An output signal corresponding to this angular position is supplied to the control unit 40 in order to ensure synchronization of the angular position.

The control unit 40, as shown in FIG. 4(b), is designed to eject only every nth metering stroke, as in the first embodiment.

In the embodiment shown in FIG. 3, the shaft 18 and metering cam 19
Instead of the motor 34 with a second solenoid 41 is provided.

The two solenoids 39,41 are driven by the control unit 40. The operation sequence of the diaphragm 11 and the diaphragm of the diaphragm valve 22 is as follows:
As shown in FIG. 4(C).

This is similar to the two embodiments described above.

In all three of these embodiments, the evacuation stroke is such that the evacuation valve is open during every nth metering stroke and closed for the other strokes.
Operated to synchronize with each metering stroke. This number n can be selected by the control unit 40.

Although the invention has been described with reference to certain illustrative examples, it is to be understood that the invention covers any modifications and the scope of the additional claims.

1... Metering pump, 2... Pump head, 3...
Pump chamber, 4... Suction channel, 5... Suction valve, 6... Suction conduit, 7... Metering tank, 8...
Rising conduit, 9... Pressure valve, 10... Connection end, 1
1...Quantitative diaphragm, 12.26...Tappet, 13...Stop.

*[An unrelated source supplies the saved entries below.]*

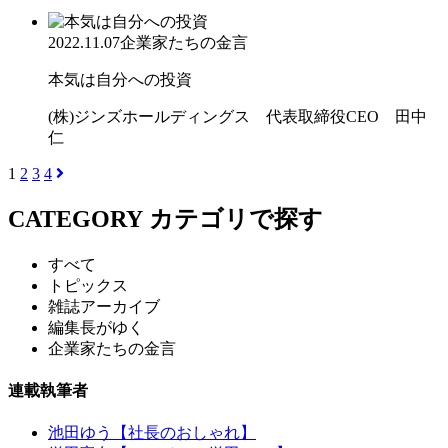
2022.11.07
企業家たちの金言
本気は自分への投資
(株)ジンズホールディングス 代表取締役CEO 田中
仁
1
2
3
4
CATEGORY
カテゴリで探す
すべて
トピックス
雑誌アーカイブ
編集長がゆく
企業家たちの金言
連載執筆者
池田ゆう【社長のおしゃれ】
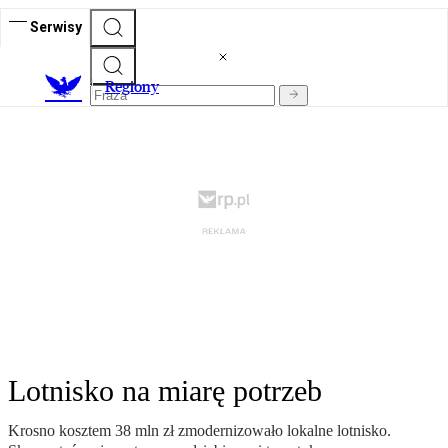
Serwisy
R
egiony
Lotnisko na miarę potrzeb
Krosno kosztem 38 mln zł zmodernizowało lokalne lotnisko.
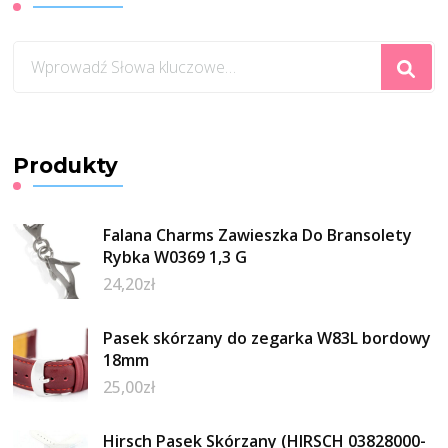
Szukasz
czegoś?
Produkty
Falana Charms Zawieszka Do Bransolety
Rybka W0369 1,3 G
24,20
zł
Pasek skórzany do zegarka W83L bordowy
18mm
25,00
zł
Hirsch Pasek Skórzany (HIRSCH 03828000-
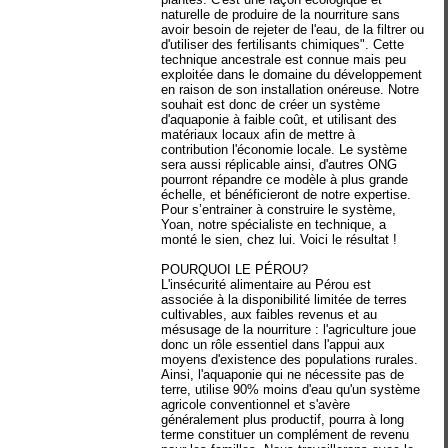
naturelle de produire de la nourriture sans
avoir besoin de rejeter de l'eau, de la filtrer ou
d'utiliser des fertilisants chimiques". Cette
technique ancestrale est connue mais peu
exploitée dans le domaine du développement
en raison de son installation onéreuse. Notre
souhait est donc de créer un système
d'aquaponie à faible coût, et utilisant des
matériaux locaux afin de mettre à
contribution l'économie locale. Le système
sera aussi réplicable ainsi, d'autres ONG
pourront répandre ce modèle à plus grande
échelle, et bénéficieront de notre expertise.
Pour s’entrainer à construire le système,
Yoan, notre spécialiste en technique, a
monté le sien, chez lui. Voici le résultat !
POURQUOI LE PÉROU?
L'insécurité alimentaire au Pérou est
associée à la disponibilité limitée de terres
cultivables, aux faibles revenus et au
mésusage de la nourriture : l'agriculture joue
donc un rôle essentiel dans l'appui aux
moyens d'existence des populations rurales.
Ainsi, l'aquaponie qui ne nécessite pas de
terre, utilise 90% moins d'eau qu'un système
agricole conventionnel et s'avère
généralement plus productif, pourra à long
terme constituer un complément de revenu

14... Fixed frame plate, 15... Compression spring, 16... Tappet end, 17... Pump housing, 18... Motor drive shaft, 1
9... Metering cam, 20... Cross hole, 21... Valve chamber, 22... Diaphragm valve, 25... Return pipe, 29. Yoke, 31... Second cam, 39.・・・
Separation solenoid, 40...control unit, 4
1...Second solenoid, 45...Sensor.

[Brief explanation of the drawing]

FIG. 1 is a sectional view of an embodiment of the present invention, FIG. 2 is a sectional view showing a modification of the embodiment of FIG. 1, and FIG. 3 is a sectional view of a further modification of the embodiment of FIG. 1. Figures 4a to 4C in Figure 4 are diagrams showing each hourly pumping process. Shimen no Jo @ (No change in content) Procedural amendment (method) June 72, 1995

Claims (1)

[Claims] 1) having a diaphragm pump, a pump chamber having an outlet connected to a metering point, and a suction valve;
a suction pipe connecting the pump chamber to a metering tank; a return pipe connected to the outlet and having a discharge means; connecting the discharge means to the diaphragm pump and opening the discharge means on a compression stroke of the diaphragm pump; and a connecting means for closing the discharge means on a suction stroke. 2) The metering pump according to claim 1, further comprising means for opening the discharge means only at every nth compression stroke. 3) The metering pump according to claim 1, further comprising a solenoid for driving the discharge means. 4) The metering pump according to claim 3, further comprising a solenoid for driving the diaphragm pump.